Prostitution is currently legal in Estonia, but pimping is prohibited. Forced prostitution and other abusive activities which surround the sex trade are also outlawed. UNAIDS estimate there are 1,000 prostitutes in the country.

==Child prostitution==
An inquiry by police officers in the capital Tallinn from 2006 estimated that 27% of the 1,000 sex workers in the city were under 18, and a research study by ECPAT has estimated a similar proportion within the country.

==Sex trafficking==
Estonia is a source, transit, and destination country for women and girls subjected to sex trafficking. Estonian women and children are subjected to sex trafficking within Estonia and in other European countries.

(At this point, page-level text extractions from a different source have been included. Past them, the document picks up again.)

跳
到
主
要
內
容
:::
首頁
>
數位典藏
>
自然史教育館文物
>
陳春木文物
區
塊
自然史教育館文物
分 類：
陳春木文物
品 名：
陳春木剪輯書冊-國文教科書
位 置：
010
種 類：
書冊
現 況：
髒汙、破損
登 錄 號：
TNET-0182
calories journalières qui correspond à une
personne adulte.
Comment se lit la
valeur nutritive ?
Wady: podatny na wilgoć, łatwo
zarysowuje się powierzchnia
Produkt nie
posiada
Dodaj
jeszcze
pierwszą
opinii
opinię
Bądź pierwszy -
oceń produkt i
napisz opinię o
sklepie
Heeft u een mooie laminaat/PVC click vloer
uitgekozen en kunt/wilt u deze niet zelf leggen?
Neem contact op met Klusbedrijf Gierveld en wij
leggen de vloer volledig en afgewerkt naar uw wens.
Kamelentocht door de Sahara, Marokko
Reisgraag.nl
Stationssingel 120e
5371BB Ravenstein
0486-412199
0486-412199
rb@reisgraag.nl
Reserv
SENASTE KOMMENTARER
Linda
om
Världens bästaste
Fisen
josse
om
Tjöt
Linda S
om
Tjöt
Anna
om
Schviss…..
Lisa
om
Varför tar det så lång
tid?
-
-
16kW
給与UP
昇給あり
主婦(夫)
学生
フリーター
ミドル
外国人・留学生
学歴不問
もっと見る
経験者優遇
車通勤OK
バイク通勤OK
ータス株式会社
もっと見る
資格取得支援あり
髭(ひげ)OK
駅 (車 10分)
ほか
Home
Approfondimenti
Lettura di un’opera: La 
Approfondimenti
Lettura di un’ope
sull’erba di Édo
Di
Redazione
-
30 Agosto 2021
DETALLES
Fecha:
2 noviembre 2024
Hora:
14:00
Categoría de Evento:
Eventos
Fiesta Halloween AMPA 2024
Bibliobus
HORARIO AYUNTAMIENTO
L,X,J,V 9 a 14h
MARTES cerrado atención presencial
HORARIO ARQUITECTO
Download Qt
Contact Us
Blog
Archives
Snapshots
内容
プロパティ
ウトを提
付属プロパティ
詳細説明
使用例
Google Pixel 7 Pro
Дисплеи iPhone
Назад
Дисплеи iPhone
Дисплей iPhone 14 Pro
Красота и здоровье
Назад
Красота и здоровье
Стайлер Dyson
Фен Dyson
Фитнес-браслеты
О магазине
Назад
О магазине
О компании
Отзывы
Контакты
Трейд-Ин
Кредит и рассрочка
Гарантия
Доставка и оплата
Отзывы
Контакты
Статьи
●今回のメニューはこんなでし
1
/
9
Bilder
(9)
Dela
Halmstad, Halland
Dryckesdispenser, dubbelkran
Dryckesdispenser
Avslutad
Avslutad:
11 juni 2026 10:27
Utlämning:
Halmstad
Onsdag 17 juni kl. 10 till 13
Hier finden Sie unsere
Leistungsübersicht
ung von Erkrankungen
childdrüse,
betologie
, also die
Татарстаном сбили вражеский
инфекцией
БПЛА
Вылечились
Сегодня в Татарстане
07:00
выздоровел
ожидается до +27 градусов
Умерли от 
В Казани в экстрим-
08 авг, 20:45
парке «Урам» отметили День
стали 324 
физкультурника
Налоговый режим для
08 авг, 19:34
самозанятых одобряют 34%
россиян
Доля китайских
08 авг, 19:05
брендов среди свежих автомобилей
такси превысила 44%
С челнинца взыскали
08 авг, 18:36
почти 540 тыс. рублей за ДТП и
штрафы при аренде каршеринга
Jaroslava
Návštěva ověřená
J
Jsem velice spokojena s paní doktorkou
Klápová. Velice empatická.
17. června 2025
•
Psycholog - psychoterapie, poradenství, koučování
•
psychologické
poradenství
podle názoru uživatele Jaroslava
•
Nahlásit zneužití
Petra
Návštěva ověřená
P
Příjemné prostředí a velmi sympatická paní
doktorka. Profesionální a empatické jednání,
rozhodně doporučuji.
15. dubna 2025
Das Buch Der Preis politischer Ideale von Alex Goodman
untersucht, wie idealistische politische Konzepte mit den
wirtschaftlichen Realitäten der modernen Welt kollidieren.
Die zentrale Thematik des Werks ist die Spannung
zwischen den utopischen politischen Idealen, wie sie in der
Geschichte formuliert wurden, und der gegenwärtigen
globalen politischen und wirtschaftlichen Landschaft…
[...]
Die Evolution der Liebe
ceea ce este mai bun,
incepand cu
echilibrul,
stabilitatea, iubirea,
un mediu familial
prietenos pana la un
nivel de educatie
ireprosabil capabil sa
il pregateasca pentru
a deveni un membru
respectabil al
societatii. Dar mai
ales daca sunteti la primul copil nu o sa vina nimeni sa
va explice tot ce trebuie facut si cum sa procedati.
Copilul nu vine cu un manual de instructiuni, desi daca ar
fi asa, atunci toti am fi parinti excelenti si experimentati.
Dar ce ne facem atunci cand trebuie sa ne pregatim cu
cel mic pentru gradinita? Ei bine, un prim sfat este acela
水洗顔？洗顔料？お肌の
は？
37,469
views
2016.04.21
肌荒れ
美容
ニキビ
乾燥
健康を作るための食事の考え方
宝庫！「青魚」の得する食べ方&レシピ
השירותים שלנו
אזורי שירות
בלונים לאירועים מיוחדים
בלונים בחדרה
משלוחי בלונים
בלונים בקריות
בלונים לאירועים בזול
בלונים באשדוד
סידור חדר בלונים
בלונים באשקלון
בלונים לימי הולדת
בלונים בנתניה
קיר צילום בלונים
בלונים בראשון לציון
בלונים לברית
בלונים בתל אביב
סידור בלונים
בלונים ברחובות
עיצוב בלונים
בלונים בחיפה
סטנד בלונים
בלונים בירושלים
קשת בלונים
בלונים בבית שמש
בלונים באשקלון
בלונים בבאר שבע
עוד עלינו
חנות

Women are increasingly exposed to trafficking as a result of sham marriages outside of Estonia; the women enter the marriages willingly, but their passports are confiscated and they are forced into prostitution. Stateless residents in Estonia were especially vulnerable to trafficking. Vietnamese nationals subjected to sexual exploitation transit Estonia en route to other EU countries.

The United States Department of State Office to Monitor and Combat Trafficking in Persons ranks Estonia as a 'Tier 1' country.